Nach Ansicht des evangelischen Theologen Jürgen Moltmann (Tübingen) hat sich die Theologie an der Universität von der Praxis losgelöst. Viele Dozenten an der Universität waren oft noch nie selbst in einer Kirchengemeinde tätig, sagte der emeritierte Theologieprofessor für Systematik und Sozialethik am 22. Januar dem Evangelischen Pressedienst (epd). Dabei wäre Gemeindeerfahrung für die Dozenten wünschenswert. Denn die Studenten, die in den Seminaren und Hörsälen sitzen, wollten meist Pfarrer werden und müssten auf die Praxis in der Gemeinde vorbereitet werden.

In seinem neuen Buch "Christliche Erneuerungen in schwierigen Zeiten" (Claudius-Verlag, München) kritisiert Moltmann eine "Dialoginflation". "Wir leben in einer Post-Wahrheitsära.

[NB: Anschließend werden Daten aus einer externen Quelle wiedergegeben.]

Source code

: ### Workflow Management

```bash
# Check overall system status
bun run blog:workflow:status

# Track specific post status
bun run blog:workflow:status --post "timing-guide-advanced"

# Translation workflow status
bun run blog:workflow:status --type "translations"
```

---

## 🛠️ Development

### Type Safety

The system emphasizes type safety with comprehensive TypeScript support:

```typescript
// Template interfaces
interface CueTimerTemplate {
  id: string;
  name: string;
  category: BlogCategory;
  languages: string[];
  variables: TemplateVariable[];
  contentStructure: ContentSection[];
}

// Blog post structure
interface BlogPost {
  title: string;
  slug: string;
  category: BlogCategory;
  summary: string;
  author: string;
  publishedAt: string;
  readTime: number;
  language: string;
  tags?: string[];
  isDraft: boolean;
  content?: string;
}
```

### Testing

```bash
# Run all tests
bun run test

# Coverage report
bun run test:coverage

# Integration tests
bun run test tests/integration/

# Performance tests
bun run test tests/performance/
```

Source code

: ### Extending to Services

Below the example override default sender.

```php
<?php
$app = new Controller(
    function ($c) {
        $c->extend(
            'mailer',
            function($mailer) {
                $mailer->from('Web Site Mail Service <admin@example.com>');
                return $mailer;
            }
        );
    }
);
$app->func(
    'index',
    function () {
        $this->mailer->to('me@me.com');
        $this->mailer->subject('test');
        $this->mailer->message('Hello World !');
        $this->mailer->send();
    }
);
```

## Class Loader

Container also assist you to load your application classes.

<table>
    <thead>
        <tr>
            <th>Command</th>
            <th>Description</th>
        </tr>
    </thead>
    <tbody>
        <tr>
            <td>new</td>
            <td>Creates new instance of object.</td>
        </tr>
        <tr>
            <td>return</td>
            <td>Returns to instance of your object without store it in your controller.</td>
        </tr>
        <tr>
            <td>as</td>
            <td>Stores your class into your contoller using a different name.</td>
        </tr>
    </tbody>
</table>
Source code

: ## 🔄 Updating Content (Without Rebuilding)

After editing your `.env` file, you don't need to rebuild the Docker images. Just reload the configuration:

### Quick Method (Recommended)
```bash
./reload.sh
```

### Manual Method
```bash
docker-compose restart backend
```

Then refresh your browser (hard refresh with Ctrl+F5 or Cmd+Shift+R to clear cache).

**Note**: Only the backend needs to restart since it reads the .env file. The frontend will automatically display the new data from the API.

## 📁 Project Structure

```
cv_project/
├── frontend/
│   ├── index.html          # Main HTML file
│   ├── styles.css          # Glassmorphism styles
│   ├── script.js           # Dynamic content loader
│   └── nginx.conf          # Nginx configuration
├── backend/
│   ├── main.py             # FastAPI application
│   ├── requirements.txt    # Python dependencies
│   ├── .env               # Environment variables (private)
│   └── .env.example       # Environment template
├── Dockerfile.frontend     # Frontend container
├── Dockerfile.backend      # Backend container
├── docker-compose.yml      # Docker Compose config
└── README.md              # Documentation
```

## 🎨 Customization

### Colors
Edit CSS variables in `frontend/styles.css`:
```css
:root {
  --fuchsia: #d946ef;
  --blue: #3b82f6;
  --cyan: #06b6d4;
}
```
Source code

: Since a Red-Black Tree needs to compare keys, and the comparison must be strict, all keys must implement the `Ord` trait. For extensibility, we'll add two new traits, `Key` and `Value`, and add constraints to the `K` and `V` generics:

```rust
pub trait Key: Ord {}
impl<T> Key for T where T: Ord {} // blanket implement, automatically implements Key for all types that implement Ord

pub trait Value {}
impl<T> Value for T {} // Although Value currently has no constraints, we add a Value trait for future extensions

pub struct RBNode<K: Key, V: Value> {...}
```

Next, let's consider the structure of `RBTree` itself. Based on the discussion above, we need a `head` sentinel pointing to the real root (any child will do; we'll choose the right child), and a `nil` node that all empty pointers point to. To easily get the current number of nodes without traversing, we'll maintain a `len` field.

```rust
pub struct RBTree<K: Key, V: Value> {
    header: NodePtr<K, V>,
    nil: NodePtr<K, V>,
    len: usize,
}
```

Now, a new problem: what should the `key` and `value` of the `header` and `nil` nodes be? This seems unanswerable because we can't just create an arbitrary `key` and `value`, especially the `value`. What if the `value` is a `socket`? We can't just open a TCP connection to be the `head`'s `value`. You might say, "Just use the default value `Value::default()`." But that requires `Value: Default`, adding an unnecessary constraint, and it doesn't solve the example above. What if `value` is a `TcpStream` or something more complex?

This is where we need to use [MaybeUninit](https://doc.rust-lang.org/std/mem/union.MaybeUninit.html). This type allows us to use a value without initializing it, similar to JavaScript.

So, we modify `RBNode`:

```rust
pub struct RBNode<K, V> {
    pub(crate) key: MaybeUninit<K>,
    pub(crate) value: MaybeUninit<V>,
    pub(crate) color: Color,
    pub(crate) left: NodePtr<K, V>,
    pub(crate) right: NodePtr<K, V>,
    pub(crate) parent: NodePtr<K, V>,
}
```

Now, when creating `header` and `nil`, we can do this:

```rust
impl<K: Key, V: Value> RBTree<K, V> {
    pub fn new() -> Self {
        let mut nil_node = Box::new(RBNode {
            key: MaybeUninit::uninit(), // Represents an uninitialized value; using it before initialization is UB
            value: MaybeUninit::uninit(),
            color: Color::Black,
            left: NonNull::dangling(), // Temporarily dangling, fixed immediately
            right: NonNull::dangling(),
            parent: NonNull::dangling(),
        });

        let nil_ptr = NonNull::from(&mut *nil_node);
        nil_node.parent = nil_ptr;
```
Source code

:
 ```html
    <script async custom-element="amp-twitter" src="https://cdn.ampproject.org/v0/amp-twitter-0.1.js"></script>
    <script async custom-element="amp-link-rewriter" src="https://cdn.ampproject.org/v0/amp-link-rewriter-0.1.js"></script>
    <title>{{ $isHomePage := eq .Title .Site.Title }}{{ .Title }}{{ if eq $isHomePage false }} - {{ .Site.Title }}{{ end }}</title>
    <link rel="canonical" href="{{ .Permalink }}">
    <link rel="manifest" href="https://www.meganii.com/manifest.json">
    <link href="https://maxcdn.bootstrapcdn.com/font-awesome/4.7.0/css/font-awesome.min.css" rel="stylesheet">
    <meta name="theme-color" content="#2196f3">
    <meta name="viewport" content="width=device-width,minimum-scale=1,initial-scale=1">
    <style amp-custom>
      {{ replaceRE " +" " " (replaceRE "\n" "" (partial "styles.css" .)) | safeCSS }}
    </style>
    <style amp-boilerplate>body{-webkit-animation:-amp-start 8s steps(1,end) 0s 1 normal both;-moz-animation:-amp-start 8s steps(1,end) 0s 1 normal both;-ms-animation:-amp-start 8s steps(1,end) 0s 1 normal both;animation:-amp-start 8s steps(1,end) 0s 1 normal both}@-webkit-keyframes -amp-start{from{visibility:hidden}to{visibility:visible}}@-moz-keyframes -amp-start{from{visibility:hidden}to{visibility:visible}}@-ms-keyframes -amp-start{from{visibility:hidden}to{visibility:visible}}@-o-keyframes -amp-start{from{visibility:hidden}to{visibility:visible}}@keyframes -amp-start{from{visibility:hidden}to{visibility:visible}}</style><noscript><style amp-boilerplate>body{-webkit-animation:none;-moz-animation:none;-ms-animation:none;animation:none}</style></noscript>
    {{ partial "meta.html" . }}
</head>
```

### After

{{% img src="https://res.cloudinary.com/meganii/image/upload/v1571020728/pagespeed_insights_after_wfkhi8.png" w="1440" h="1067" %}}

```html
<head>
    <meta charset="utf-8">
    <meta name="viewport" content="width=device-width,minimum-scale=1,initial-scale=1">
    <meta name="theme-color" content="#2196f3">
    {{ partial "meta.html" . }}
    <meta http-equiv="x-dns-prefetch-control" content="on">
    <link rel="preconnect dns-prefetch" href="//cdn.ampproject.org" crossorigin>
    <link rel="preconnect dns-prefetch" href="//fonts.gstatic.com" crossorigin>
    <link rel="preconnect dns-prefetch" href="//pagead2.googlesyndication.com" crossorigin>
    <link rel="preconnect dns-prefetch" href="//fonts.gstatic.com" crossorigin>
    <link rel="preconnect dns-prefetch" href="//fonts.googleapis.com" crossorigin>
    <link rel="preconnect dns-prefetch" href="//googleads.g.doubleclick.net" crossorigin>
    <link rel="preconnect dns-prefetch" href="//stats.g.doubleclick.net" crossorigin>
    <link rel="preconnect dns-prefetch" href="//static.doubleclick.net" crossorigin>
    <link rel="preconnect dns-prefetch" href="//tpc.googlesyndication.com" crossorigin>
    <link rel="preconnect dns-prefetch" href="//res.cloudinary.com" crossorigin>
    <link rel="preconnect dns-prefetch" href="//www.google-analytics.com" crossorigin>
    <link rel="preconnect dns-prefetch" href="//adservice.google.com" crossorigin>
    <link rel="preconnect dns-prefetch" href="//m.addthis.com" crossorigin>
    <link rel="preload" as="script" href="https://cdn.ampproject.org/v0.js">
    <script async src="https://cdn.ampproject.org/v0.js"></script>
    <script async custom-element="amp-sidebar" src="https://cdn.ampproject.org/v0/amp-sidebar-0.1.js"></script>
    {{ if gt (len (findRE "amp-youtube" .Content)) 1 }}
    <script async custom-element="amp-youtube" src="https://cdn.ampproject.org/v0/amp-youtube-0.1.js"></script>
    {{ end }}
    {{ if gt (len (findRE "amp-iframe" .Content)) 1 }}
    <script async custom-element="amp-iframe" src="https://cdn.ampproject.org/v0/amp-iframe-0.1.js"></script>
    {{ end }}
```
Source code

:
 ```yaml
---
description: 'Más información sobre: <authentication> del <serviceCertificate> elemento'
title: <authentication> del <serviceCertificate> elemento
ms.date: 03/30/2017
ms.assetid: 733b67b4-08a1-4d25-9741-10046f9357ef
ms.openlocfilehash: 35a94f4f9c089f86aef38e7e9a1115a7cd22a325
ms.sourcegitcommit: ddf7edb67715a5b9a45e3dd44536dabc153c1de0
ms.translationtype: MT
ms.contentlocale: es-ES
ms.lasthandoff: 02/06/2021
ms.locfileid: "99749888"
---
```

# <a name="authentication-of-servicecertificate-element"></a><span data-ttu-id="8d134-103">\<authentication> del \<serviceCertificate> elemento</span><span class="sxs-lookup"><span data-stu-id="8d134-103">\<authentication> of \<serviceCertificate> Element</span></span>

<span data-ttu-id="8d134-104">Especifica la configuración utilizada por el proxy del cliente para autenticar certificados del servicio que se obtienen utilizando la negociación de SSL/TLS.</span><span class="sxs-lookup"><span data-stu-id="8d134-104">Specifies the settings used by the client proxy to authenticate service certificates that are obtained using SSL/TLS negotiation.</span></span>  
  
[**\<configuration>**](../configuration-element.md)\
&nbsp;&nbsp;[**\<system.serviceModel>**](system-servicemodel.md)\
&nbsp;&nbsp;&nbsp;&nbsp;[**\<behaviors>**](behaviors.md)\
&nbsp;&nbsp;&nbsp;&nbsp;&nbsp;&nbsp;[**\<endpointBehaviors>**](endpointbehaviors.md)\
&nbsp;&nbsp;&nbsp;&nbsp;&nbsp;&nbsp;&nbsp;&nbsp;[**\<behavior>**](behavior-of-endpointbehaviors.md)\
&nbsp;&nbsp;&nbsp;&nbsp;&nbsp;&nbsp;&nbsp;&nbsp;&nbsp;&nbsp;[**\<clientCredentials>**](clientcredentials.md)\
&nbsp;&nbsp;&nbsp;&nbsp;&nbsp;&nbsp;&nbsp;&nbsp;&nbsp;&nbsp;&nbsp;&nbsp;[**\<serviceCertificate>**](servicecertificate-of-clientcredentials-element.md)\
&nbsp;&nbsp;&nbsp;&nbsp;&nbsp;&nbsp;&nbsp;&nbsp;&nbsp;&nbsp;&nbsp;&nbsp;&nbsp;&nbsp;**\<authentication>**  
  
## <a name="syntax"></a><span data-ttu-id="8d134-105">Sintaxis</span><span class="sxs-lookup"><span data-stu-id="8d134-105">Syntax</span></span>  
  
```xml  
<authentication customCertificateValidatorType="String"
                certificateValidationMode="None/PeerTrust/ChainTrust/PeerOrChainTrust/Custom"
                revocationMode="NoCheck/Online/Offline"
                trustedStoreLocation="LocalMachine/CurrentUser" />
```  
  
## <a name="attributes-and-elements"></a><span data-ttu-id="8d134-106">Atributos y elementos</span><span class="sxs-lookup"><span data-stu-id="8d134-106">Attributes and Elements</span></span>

Das zeigen auch die Fake-News und die Talkshows, in denen es nicht um ein Ringen um Wahrheit geht, sondern darum, möglichst viel Redezeit zu bekommen", sagte er dem epd. Viele seiner jüngeren Kollegen führten mit allen Dialog, um die Gemeinschaft zu fördern, aber nicht die Wahrheit. "Doch warum geht nicht Wahrheit und Gemeinschaft zusammen?" Streit könne produktiv sein - wenn er sich in gesitteten Bahnen abspielt und sich nicht in Beleidigungen äußert.

"Täterorientiert"

Mit Blick auf die Ökumene wird laut Moltmann die Frage des gemeinsamen Abendmahls wesentlich bleiben. Er schlägt vor, erst einmal gemeinsam an einem Tisch zusammenzukommen, das Abendmahl zu feiern und dann anschließend über die Theorie des Abendmahls zu reden: "Dann könnte sich zeigen, dass es gar keine Hindernisse mehr gibt, auch in Zukunft gemeinsam Brot und Wein zu teilen."

Der 92-Jährige prangerte auch die Fälle von sexuellem Missbrauch in den Kirchen an. Bereits seit 20 Jahren habe er auf die Opfer hingewiesen und keiner habe das aufgenommen. Die Gnadenlehre der christlichen Kirchen und die Rechtfertigungslehre der reformatorischen Kirchen sei zu täterorientiert: "Die Sünder sollen Buße tun und gerechtfertigt werden und die Opfer der Sünde sind nicht im Blick." Doch es müsse beides geben: Die Befreiung der Unterdrückten, Missbrauchten und Marginalisierten ebenso wie die Befreiung der Unterdrücker, Herren und Mächtigen, so der Theologe, dessen "Theologie der Hoffnung" international beachtet wurde.